A group of engineers from the University of Massachusetts Amherst has recently demonstrated that any material can be transformed into a device capable of continuously extracting electricity from moisture in the air.

The key lies in incorporating nanopores with a diameter of less than 100 nanometers into the material. The findings of their research were published in the journal Advanced Materials. Xiaomeng Liu, the lead author of the paper and a graduate student in electrical and computer engineering at UMass Amherst, expressed excitement about the discovery, stating that it paves the way for harnessing clean electricity from the atmosphere.

Jun Yao, the senior author of the paper and an assistant professor of electrical and computer engineering at UMass Amherst, explained that the air contains a significant amount of electricity. He drew an analogy to clouds, which consist of water droplets, each carrying a charge. Yao mentioned that while natural clouds can produce lightning bolts, reliably capturing electricity from lightning remains a challenge. However, their team has developed a small-scale, human-built cloud that can consistently generate and enable the harvesting of electricity from the air.

The foundation of this man-made cloud is what Yao and his colleagues refer to as the “generic Air-gen effect.” This effect builds upon their previous work in 2020, where they demonstrated the continuous extraction of electricity from the air using a specialized material made of protein nanowires derived from the bacterium Geobacter sulfurreducens. Yao explained that after making the discovery with Geobacter, they realized the ability to generate electricity from the air, which they named the “Air-gen effect,” is applicable to any material possessing a specific property.

:::::

### YOUR OBJECTIVE:
Reproduce word for word the part of the article on harvesting electricity from air that lies between "Jun Yao, the" and "from the air.", inclusive.

:::::

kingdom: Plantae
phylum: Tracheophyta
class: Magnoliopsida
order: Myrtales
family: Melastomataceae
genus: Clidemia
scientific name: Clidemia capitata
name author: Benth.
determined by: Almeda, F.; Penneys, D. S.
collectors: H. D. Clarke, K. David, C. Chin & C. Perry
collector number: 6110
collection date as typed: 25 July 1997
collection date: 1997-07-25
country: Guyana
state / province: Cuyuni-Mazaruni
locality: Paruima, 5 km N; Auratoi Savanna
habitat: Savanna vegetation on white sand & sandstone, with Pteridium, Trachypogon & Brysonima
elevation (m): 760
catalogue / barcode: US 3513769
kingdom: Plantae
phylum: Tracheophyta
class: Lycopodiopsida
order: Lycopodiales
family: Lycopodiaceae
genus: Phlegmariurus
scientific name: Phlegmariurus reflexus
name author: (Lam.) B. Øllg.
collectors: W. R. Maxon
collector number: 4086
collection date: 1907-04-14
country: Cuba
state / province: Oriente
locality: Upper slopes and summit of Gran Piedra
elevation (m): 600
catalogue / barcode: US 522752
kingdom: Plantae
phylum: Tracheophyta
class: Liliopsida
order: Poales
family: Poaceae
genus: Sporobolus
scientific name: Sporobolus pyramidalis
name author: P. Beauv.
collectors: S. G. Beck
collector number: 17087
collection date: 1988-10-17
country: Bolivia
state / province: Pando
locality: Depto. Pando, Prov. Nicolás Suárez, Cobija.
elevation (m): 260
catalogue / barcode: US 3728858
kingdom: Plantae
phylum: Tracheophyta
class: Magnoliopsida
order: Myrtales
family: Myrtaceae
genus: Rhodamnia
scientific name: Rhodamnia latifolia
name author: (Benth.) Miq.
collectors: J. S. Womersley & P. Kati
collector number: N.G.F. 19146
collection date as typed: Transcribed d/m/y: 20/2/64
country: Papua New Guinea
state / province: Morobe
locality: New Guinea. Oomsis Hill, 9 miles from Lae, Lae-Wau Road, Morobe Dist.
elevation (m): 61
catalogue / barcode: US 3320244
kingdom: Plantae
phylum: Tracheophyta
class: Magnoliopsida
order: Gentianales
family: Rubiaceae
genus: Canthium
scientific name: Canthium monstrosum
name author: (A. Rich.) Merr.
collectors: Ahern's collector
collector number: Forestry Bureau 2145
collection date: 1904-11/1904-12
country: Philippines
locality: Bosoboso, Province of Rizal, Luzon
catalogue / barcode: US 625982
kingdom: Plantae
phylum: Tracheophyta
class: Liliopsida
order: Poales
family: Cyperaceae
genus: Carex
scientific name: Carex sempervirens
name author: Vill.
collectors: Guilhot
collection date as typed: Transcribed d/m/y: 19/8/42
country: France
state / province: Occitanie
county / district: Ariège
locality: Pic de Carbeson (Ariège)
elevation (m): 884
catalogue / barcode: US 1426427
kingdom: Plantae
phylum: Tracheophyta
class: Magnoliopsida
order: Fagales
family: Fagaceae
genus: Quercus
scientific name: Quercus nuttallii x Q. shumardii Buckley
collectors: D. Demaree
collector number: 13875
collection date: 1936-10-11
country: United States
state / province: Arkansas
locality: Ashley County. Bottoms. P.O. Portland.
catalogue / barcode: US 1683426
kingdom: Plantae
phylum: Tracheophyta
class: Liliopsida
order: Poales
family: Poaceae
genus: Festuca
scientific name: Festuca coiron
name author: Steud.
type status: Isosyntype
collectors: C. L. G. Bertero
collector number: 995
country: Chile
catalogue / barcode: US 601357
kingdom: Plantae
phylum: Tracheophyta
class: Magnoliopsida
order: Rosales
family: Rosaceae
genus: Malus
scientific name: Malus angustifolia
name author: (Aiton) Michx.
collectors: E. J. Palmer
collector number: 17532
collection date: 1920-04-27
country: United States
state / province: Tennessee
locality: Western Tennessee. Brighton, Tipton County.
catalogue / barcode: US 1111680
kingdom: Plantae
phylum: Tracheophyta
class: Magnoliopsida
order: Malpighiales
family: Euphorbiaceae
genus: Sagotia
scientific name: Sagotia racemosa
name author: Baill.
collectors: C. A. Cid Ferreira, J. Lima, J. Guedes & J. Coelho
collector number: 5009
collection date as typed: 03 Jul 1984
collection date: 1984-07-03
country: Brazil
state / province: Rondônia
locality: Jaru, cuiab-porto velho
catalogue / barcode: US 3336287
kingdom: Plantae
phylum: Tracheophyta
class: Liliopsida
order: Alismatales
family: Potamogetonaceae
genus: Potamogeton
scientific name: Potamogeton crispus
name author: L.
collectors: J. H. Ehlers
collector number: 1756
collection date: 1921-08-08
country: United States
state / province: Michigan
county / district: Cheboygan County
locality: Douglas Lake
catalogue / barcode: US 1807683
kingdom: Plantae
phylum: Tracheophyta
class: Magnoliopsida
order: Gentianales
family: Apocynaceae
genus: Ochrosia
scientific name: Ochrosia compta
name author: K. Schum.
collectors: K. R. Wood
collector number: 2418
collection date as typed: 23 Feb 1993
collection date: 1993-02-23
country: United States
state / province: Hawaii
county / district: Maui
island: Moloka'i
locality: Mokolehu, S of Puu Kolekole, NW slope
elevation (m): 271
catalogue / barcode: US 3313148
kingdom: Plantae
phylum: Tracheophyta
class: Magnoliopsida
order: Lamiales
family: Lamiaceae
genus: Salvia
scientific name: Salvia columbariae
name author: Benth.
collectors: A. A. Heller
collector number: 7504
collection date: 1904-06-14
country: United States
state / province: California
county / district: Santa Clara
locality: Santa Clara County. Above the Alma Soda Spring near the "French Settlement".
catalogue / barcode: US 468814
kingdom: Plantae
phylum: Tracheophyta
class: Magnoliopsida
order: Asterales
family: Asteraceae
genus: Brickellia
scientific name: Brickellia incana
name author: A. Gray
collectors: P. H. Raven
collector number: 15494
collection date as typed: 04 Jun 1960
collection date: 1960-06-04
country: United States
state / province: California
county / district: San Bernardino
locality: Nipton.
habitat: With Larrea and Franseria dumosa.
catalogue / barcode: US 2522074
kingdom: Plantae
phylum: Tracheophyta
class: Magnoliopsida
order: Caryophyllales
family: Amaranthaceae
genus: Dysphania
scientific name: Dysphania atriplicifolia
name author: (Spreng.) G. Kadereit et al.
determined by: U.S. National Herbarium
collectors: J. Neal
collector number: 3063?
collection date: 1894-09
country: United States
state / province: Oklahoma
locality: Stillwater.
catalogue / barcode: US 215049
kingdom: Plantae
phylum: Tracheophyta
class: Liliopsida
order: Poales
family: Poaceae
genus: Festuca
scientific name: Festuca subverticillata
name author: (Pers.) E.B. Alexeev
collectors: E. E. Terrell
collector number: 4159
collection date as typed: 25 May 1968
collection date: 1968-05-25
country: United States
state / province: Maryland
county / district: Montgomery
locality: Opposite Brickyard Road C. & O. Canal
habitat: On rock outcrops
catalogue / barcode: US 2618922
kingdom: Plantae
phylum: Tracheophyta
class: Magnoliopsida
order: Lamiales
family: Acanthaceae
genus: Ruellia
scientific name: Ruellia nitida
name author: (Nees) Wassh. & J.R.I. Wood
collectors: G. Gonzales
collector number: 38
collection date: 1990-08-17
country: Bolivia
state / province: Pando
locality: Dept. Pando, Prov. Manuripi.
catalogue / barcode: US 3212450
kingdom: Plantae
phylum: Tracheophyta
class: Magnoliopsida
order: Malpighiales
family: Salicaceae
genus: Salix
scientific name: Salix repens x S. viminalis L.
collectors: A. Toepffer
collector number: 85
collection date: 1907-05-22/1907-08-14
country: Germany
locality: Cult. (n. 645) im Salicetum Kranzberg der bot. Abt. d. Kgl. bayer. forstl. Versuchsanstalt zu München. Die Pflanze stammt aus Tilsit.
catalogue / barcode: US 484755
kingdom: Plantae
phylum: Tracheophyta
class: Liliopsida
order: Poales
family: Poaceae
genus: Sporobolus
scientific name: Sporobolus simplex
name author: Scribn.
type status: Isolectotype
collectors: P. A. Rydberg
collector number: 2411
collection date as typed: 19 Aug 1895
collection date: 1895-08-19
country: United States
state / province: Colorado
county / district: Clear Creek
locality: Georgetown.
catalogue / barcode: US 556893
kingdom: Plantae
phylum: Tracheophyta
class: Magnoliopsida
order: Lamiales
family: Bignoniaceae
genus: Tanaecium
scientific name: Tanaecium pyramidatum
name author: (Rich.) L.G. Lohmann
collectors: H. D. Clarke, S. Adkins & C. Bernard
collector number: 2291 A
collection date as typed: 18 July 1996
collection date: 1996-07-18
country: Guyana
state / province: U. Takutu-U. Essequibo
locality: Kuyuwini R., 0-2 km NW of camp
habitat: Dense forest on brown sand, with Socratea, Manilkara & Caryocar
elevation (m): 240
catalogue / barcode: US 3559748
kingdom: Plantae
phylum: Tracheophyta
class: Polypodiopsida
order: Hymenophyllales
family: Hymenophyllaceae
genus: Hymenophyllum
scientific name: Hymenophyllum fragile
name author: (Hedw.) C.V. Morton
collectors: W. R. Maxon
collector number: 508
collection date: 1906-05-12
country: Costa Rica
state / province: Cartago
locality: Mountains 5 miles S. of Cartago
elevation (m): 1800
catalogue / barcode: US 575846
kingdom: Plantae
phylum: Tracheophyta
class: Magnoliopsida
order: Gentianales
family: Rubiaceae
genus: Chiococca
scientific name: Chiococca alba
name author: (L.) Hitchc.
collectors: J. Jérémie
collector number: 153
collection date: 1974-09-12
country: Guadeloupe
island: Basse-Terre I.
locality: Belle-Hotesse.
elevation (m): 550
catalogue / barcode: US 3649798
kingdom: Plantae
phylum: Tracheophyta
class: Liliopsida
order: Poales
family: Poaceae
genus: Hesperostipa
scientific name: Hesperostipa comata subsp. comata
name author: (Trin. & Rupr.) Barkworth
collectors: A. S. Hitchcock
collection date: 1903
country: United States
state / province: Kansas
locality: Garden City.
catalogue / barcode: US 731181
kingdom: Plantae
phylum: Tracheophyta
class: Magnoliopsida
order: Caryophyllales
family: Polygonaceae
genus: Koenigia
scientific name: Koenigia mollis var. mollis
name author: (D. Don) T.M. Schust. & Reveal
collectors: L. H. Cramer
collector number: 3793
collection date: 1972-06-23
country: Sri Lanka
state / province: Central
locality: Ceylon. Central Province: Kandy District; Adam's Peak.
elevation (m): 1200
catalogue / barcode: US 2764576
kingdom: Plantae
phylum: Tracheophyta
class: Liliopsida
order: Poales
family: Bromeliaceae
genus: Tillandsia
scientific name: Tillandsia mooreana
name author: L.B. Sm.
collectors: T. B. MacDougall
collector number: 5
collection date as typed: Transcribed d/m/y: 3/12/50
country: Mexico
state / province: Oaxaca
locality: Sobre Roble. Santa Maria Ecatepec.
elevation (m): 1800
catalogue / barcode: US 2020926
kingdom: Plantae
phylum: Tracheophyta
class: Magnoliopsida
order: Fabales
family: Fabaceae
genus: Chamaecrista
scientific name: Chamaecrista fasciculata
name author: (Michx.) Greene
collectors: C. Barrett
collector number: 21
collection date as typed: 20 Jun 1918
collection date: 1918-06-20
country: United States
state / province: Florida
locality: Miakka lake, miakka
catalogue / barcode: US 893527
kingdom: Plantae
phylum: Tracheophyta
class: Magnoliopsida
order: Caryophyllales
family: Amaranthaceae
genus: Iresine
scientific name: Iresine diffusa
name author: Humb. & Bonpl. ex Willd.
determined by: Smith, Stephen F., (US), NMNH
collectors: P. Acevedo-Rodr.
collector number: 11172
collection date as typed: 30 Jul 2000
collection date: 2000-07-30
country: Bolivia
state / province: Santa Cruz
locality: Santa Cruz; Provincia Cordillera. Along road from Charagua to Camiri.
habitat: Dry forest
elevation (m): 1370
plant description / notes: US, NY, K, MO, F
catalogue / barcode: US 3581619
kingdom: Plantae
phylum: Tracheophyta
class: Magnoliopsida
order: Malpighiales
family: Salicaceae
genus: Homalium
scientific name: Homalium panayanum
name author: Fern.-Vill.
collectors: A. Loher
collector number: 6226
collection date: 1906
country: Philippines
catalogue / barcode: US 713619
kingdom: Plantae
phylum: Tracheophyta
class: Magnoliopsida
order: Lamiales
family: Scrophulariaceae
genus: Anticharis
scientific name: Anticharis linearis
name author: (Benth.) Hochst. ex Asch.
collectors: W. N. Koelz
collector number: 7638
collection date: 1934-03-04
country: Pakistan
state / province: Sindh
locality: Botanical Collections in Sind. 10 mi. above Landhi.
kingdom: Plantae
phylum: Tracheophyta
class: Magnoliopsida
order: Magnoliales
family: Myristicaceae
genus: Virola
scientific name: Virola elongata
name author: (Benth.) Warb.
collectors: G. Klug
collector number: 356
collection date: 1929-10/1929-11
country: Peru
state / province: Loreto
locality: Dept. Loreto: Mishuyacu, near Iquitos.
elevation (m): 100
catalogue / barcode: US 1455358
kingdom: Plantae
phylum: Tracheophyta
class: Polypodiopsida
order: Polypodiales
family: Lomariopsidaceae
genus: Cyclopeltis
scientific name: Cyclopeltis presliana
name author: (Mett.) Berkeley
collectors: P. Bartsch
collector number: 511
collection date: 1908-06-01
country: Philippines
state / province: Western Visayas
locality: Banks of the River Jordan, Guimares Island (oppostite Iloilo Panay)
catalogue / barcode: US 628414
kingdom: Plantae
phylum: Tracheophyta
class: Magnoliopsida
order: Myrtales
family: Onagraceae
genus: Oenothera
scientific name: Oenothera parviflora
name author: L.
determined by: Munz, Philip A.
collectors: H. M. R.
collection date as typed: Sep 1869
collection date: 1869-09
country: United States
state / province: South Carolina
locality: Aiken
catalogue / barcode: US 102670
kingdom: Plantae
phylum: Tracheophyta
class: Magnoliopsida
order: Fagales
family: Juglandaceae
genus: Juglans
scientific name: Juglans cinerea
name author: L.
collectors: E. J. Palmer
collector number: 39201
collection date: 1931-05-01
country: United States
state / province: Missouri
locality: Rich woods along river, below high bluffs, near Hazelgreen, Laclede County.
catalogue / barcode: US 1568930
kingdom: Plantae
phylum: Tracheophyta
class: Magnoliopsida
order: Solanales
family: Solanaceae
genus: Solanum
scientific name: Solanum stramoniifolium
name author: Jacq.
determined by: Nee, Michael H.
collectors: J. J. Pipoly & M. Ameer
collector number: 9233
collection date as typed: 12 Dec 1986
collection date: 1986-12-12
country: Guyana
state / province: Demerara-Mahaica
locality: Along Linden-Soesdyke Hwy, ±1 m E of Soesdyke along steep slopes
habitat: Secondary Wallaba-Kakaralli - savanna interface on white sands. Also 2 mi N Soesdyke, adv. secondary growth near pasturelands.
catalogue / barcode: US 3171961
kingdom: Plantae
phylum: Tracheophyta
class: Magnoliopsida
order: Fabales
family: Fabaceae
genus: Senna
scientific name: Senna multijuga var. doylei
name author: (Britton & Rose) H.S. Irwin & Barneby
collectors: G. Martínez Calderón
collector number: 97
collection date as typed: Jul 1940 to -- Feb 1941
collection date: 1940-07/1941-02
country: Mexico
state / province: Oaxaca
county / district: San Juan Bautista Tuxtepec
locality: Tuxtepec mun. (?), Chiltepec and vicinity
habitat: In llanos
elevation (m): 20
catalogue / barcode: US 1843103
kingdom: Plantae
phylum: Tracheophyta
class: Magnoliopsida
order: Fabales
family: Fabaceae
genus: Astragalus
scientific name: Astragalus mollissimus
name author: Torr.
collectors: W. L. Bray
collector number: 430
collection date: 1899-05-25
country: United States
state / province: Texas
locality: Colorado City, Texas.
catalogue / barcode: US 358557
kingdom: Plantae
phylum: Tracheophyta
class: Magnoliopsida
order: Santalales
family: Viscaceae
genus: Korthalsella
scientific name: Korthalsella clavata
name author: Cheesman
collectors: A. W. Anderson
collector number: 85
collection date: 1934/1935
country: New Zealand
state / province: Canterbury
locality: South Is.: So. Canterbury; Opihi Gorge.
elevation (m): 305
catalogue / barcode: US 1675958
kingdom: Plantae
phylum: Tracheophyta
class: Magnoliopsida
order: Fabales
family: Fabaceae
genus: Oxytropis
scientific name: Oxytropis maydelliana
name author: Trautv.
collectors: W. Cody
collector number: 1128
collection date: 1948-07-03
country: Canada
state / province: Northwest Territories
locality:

:::::

### OUTPUT FOR THIS EXERCISE:
Jun Yao, the senior author of the paper and an assistant professor of electrical and computer engineering at UMass Amherst, explained that the air contains a significant amount of electricity. He drew an analogy to clouds, which consist of water droplets, each carrying a charge. Yao mentioned that while natural clouds can produce lightning bolts, reliably capturing electricity from lightning remains a challenge. However, their team has developed a small-scale, human-built cloud that can consistently generate and enable the harvesting of electricity from the air.